Wednesday, October 1, 2008

My Language Beliefs

I believe that language is inextricably linked to identity and experience. I realized this when I started talking to my students about my experience with language. I couldn't talk to them about my conflicted relationship with Southern speech without telling them about my family and my upbringing and my sense of who I am. In some way each of our guest speakers revealed the truth of this connection. They all had to share deeply personal details from their lives--a speech impediment, growing up in a housing project, falling in love and moving far away--in order to talk about their experiences with language. When my students share their experiences with language, they too reveal their identity.

How I talk is who I am. And who I am is how I talk.

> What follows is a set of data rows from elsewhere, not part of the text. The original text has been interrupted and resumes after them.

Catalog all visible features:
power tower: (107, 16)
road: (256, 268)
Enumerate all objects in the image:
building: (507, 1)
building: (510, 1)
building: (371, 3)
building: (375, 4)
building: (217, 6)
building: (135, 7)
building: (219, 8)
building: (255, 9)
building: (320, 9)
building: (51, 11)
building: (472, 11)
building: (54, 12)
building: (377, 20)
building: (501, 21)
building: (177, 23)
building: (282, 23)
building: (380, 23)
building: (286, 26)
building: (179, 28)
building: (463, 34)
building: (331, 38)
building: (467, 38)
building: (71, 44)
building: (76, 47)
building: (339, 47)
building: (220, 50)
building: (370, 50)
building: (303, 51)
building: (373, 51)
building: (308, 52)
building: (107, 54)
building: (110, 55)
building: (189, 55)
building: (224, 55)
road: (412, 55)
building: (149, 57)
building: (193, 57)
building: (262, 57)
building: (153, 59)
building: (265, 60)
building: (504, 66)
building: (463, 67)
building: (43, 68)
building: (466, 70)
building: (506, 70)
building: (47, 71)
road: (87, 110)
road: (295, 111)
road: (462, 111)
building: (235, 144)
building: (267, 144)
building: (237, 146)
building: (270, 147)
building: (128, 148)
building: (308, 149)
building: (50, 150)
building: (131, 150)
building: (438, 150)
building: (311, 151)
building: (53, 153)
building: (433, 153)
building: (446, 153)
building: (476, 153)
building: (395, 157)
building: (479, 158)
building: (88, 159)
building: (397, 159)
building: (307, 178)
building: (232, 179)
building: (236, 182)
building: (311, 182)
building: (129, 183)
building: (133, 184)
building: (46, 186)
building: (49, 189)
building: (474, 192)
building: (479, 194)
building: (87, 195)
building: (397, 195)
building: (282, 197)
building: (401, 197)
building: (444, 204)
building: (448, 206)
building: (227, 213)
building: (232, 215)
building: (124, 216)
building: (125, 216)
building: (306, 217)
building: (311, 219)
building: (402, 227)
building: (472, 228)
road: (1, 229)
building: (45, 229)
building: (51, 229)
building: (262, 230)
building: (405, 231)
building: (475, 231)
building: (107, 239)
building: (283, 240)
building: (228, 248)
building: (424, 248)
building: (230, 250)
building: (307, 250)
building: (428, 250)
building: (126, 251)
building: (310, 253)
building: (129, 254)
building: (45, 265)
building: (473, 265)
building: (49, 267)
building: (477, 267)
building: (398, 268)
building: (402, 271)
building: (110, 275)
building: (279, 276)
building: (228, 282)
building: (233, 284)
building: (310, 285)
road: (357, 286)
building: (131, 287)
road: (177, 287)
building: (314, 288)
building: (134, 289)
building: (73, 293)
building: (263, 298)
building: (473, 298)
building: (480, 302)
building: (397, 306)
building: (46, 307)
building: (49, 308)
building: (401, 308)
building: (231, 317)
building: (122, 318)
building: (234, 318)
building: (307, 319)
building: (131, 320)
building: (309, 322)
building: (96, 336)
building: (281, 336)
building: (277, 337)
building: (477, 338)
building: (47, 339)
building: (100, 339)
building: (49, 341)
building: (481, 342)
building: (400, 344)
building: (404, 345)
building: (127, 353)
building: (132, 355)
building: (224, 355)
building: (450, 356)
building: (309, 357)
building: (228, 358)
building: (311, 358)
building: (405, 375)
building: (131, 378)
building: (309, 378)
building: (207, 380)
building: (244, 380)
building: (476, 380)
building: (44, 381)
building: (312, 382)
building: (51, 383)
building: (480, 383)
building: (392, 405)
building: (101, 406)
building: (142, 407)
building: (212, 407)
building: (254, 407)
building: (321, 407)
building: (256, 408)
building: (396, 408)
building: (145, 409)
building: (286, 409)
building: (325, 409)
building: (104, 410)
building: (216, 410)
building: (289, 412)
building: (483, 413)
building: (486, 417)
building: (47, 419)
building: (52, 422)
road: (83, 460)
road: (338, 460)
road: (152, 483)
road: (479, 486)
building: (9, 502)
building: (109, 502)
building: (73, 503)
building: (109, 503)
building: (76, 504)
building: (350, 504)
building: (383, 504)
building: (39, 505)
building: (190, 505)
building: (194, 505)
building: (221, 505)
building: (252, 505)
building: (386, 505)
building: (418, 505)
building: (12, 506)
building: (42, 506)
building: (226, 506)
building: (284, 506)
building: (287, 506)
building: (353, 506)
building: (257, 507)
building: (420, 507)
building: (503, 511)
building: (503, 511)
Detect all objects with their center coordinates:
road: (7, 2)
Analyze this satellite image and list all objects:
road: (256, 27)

I believe that it's my job as an English teacher to help my students see language variety as a strength. We talk about multilingualism, language registers, dialect, and slang in class to help us understand the ways in which everyone moves in and out of multiple language modes. Many of us do this sophisticated language play without even realizing it. I want my students to be aware of how highly skilled they already are in their language use. And I want to help them become even better in the arenas of formal language on which they will be judged and on which much of their future success in school will rest.

I believe that developing a polished formal voice in writing and speech requires having confidence in one's unpolished casual voice. I believe that all work in an English classroom is about developing students' voices so that they can own the language in which they speak and write about what they think.